En 2004, une jeune avocate pénaliste, Marie Dosé, se rend sur le plateau de France 5 pour critiquer la procédure du plaider-coupable censée désengorger les tribunaux. C’est sa première télévision. Elle a 29 ans. « J’ai besoin d’une justice avec un J majuscule. Je n’ai pas besoin d’une négociation », assène-t-elle face au procureur de Paris. Cet aplomb pour défendre le droit face aux emballements émotionnels qui saisissent la société française lors des affaires retentissantes, cette manière de rentrer dans ces adversaires devenus ses ennemis le temps d’un combat judiciaire, cette intégrité face aux causes qui lui semblent justes, feront sa marque de fabrique tout au long de son incroyable carrière d’avocat.

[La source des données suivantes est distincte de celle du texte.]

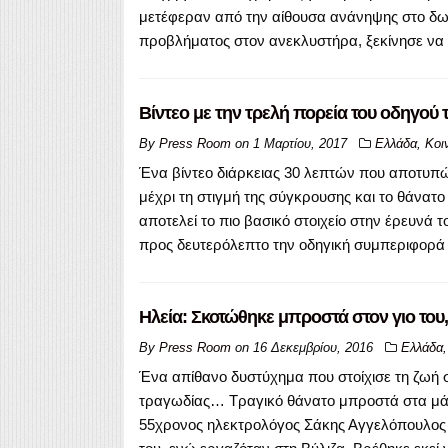
μετέφεραν από την αίθουσα ανάνηψης στο δωμά
προβλήματος στον ανεκλυστήρα, ξεκίνησε να μ
Βίντεο με την τρελή πορεία του οδηγού 
By
Press Room
on
1 Μαρτίου, 2017
Ελλάδα
,
Κοι
Ένα βίντεο διάρκειας 30 λεπτών που αποτυπώ
μέχρι τη στιγμή της σύγκρουσης και το θάνατ
αποτελεί το πιο βασικό στοιχείο στην έρευνά τ
προς δευτερόλεπτο την οδηγική συμπεριφορά 
Ηλεία: Σκοτώθηκε μπροστά στον γιο του,
By
Press Room
on
16 Δεκεμβρίου, 2016
Ελλάδα
Ένα απίθανο δυστύχημα που στοίχισε τη ζωή σ
τραγωδίας… Τραγικό θάνατο μπροστά στα μάτι
55χρονος ηλεκτρολόγος Σάκης Αγγελόπουλος 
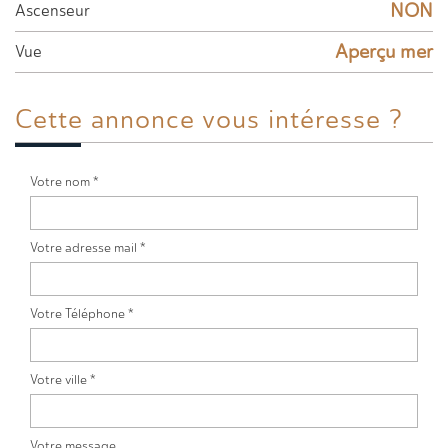
NON
Ascenseur
Aperçu mer
Vue
Cette annonce
vous intéresse ?
Votre nom *
Votre adresse mail *
Votre Téléphone *
Votre ville *
Votre message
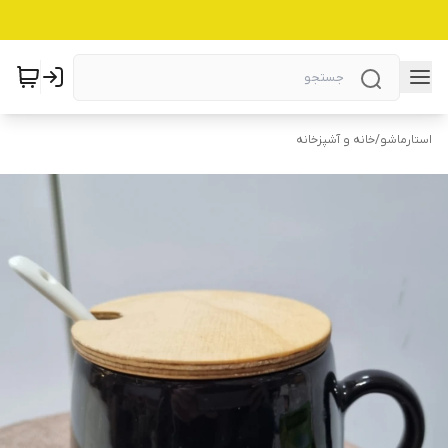
استارماشو
/
خانه و آشپزخانه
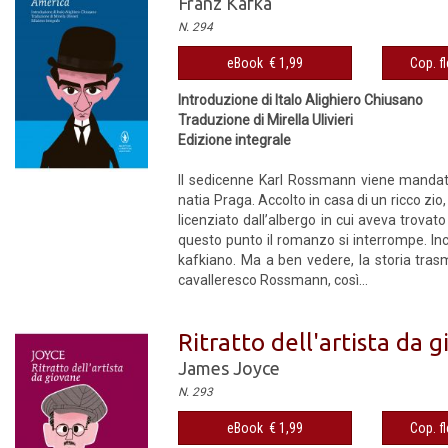
Franz Kafka
N. 294
eBook € 1,99
Cop. fl
Introduzione di Italo Alighiero Chiusano
Traduzione di Mirella Ulivieri
Edizione integrale
Il sedicenne Karl Rossmann viene mandato
natia Praga. Accolto in casa di un ricco z
licenziato dall’albergo in cui aveva trova
questo punto il romanzo si interrompe. 
kafkiano. Ma a ben vedere, la storia trasm
cavalleresco Rossmann, così...
Ritratto dell'artista da 
James Joyce
N. 293
eBook € 1,99
Cop. fl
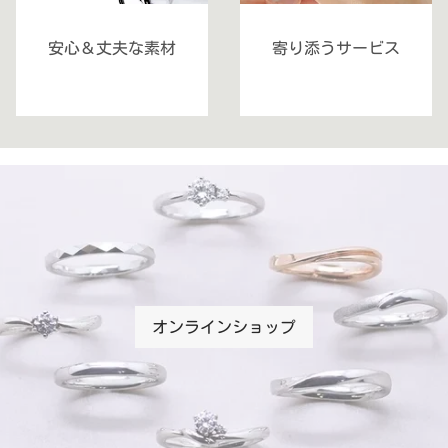
安心＆丈夫な素材
寄り添うサービス
オンラインショップ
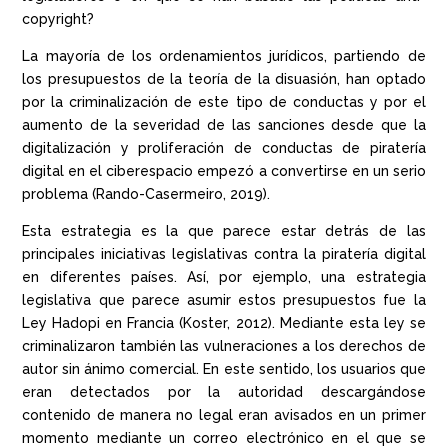
copyright?
La mayoría de los ordenamientos jurídicos, partiendo de
los presupuestos de la teoría de la disuasión, han optado
por la criminalización de este tipo de conductas y por el
aumento de la severidad de las sanciones desde que la
digitalización y proliferación de conductas de piratería
digital en el ciberespacio empezó a convertirse en un serio
problema (Rando-Casermeiro, 2019).
Esta estrategia es la que parece estar detrás de las
principales iniciativas legislativas contra la piratería digital
en diferentes países. Así, por ejemplo, una estrategia
legislativa que parece asumir estos presupuestos fue la
Ley Hadopi en Francia (Koster, 2012). Mediante esta ley se
criminalizaron también las vulneraciones a los derechos de
autor sin ánimo comercial. En este sentido, los usuarios que
eran detectados por la autoridad descargándose
contenido de manera no legal eran avisados en un primer
momento mediante un correo electrónico en el que se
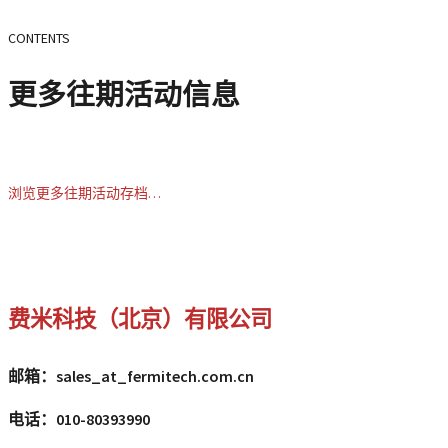
CONTENTS
更多往期活动信息
浏览更多往期活动存档…
费米科技（北京）有限公司
邮箱：
sales_at_fermitech.com.cn
电话：010-80393990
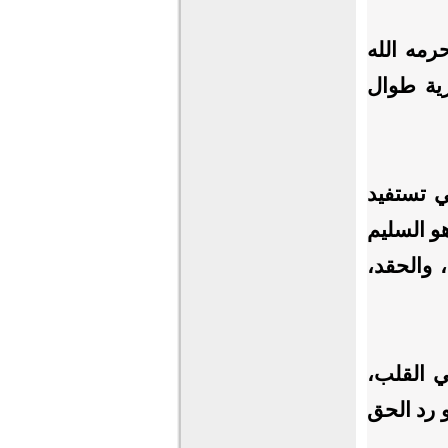
رمه الله
رية طوال
ي تستفيد
و السليم
والحقد،
ي القلب،
و رد الحق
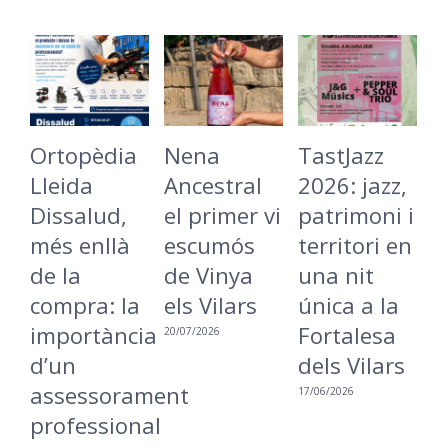
Orto
Llei
Diss
Nena
TastJazz
La
més 
Ancestral
2026: jazz,
Batecada
de l
el primer vi
patrimoni i
Cargolada
comp
escumós
territori en
torna a
impo
de Vinya
una nit
Lleida per
d’un
els Vilars
única a la
reivindicar
asse
Fortalesa
una ciutat
20/07/2026
prof
dels Vilars
més
en
nt
inclusiva i
17/06/2026
prod
accessible
orto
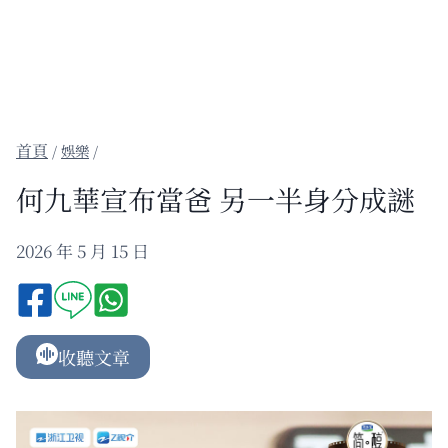
/
娛樂
/
何九華宣布當爸 另一半身分成謎
2026 年 5 月 15 日
收聽文章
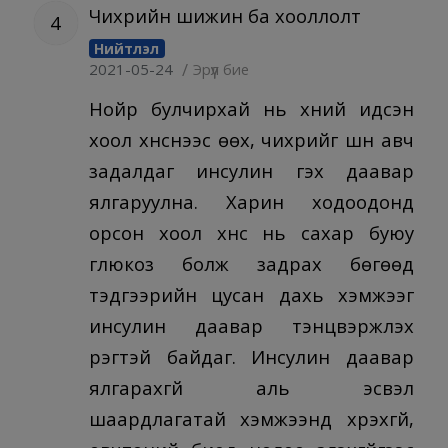
Чихрийн шижин ба хооллолт
4
Нийтлэл
/
2021-05-24
Эрүүл бие
Нойр булчирхай нь хүний идсэн
хоол хүнснээс өөх, чихрийг шүүн авч
задалдаг инсулин гэх даавар
ялгаруулна. Харин ходоодонд
орсон хоол хүнс нь сахар буюу
глюкоз болж задрах бөгөөд
тэдгээрийн цусан дахь хэмжээг
инсулин даавар тэнцвэржүүлэх
үүрэгтэй байдаг. Инсулин даавар
ялгарахгүй аль эсвэл
шаардлагатай хэмжээнд хүрэхгүй,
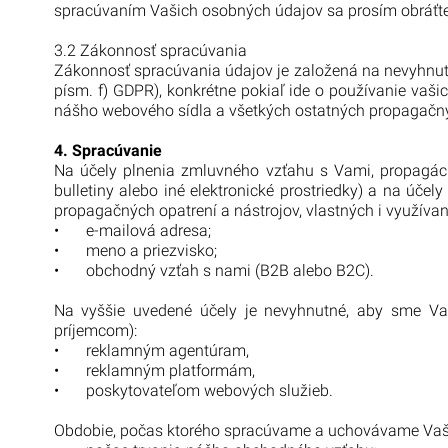
spracúvaním Vašich osobných údajov sa prosím obráťt
3.2 Zákonnosť spracúvania
Zákonnosť spracúvania údajov je založená na nevyhnutn
písm. f) GDPR), konkrétne pokiaľ ide o používanie vaš
nášho webového sídla a všetkých ostatných propagačný
4. Spracúvanie
Na účely plnenia zmluvného vzťahu s Vami, propagáci
bulletiny alebo iné elektronické prostriedky) a na úč
propagačných opatrení a nástrojov, vlastných i využíva
•
e-mailová adresa;
•
meno a priezvisko;
•
obchodný vzťah s nami (B2B alebo B2C).
Na vyššie uvedené účely je nevyhnutné, aby sme Va
príjemcom):
•
reklamným agentúram,
•
reklamným platformám,
•
poskytovateľom webových služieb.
Obdobie, počas ktorého spracúvame a uchovávame Vaše o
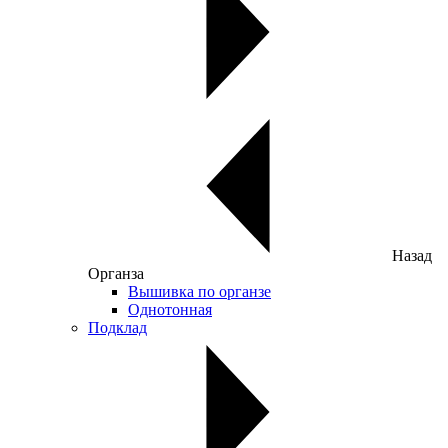
Назад
Органза
Вышивка по органзе
Однотонная
Подклад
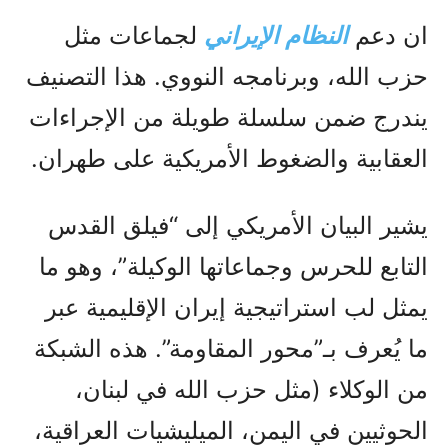
ان دعم
النظام الإيراني
لجماعات مثل
حزب الله، وبرنامجه النووي. هذا التصنيف
يندرج ضمن سلسلة طويلة من الإجراءات
العقابية والضغوط الأمريكية على طهران.
يشير البيان الأمريكي إلى “فيلق القدس
التابع للحرس وجماعاتها الوكيلة”، وهو ما
يمثل لب استراتيجية إيران الإقليمية عبر
ما يُعرف بـ”محور المقاومة”. هذه الشبكة
من الوكلاء (مثل حزب الله في لبنان،
الحوثيين في اليمن، الميليشيات العراقية،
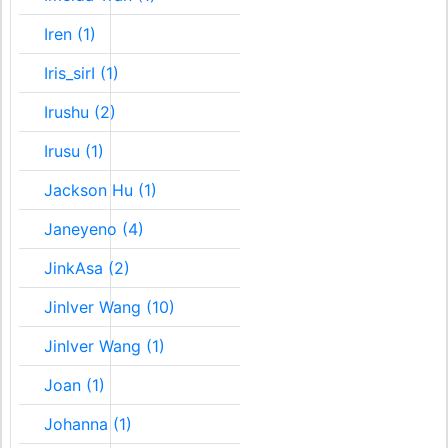
Iren (1)
Iris_sirI (1)
Irushu (2)
Irusu (1)
Jackson Hu (1)
Janeyeno (4)
JinkAsa (2)
Jinlver Wang (10)
Jinlver Wang (1)
Joan (1)
Johanna (1)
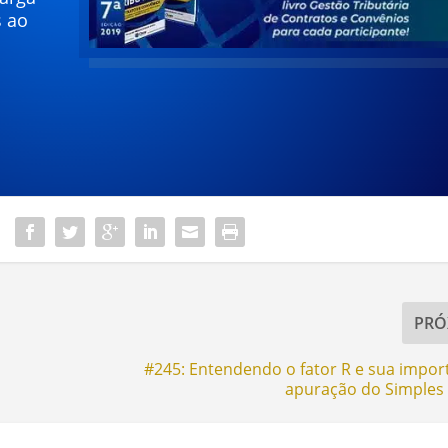
s ao
PRÓ
#245: Entendendo o fator R e sua impor
apuração do Simples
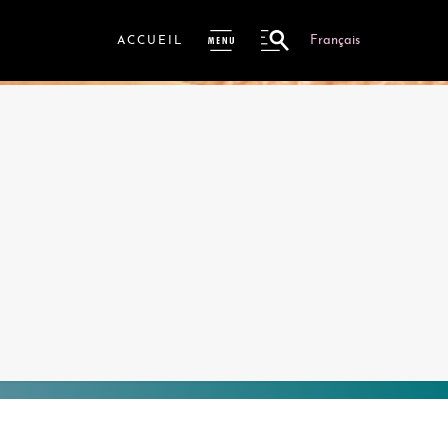
Français
ACCUEIL
ME
NU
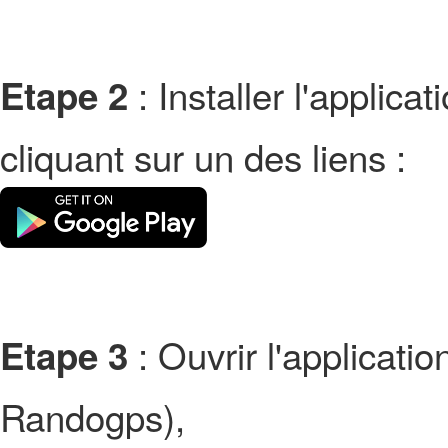
: Installer l'applic
Etape 2
cliquant sur un des liens :
: Ouvrir l'applicati
Etape 3
Randogps),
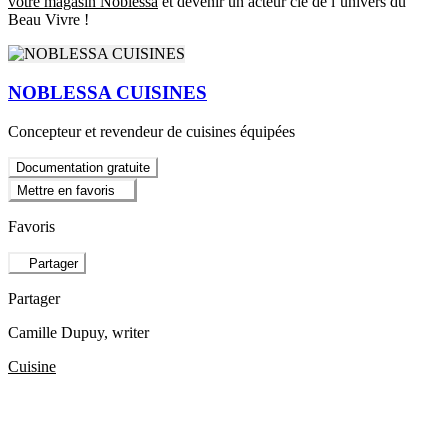
votre magasin Noblessa
et devenir un acteur clé de l’univers du
Beau Vivre !
NOBLESSA CUISINES
Concepteur et revendeur de cuisines équipées
Documentation gratuite
Mettre en favoris
Favoris
Partager
Partager
Camille Dupuy
, writer
Cuisine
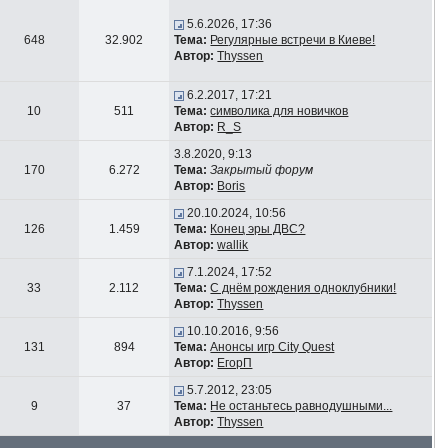
5.6.2026, 17:36
648
32.902
Тема:
Регулярные встречи в Киеве!
Автор:
Thyssen
6.2.2017, 17:21
10
511
Тема:
символика для новичков
Автор:
R_S
3.8.2020, 9:13
170
6.272
Тема:
Закрытый форум
Автор:
Boris
20.10.2024, 10:56
126
1.459
Тема:
Конец эры ДВС?
Автор:
wallik
7.1.2024, 17:52
33
2.112
Тема:
С днём рождения одноклубники!
Автор:
Thyssen
10.10.2016, 9:56
131
894
Тема:
Анонсы игр City Quest
Автор:
ЕгорП
5.7.2012, 23:05
9
37
Тема:
Не останьтесь равнодушными...
Автор:
Thyssen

« Si on m’avait dit il y a vingt ans que j’allais passer quatre ou cinq ans à multiplier les procédures pour obtenir le rapatriement d’enfants de moins de 6 ans dans leur pays, le pays des droits de l’homme, je ne l’aurais pas cru », assure-t-elle devant un extrait de «Complément d’enquête» sur les enfants de djihadistes. Une expression qu’elle récuse : « On n’a pas appelé les enfants des collaborateurs entre 42 et 45 les enfants de collabos… S’il faut les appeler, appelons les enfants des camps ». La colère se devine derrière le ton calme. Les sentences tombent comme des évidences. Souvent là où on ne les attend pas.
Ainsi, face aux archives, Marie Dosé raconte sa pitié, lorsqu’elle était enfant, de voir Klaus Barbie, « un vieux monsieur menotté à la télévision », alors qu’elle ne savait pas de quoi il était accusé ; elle défend le droit à Bertrand Cantat de faire des concerts - « La peine a été purgée, si nous souhaitons le bannissement, prononçons les mots » - ; elle s’insurge contre les conditions de vie des prisonniers - « La peine, c’est une privation de liberté, ce n’est pas une violence d’État » - . Des convictions peu populaires, mais Marie Dosé s’en moque : « Si vous avez besoin d’être aimé il ne faut surtout pas faire avocat ».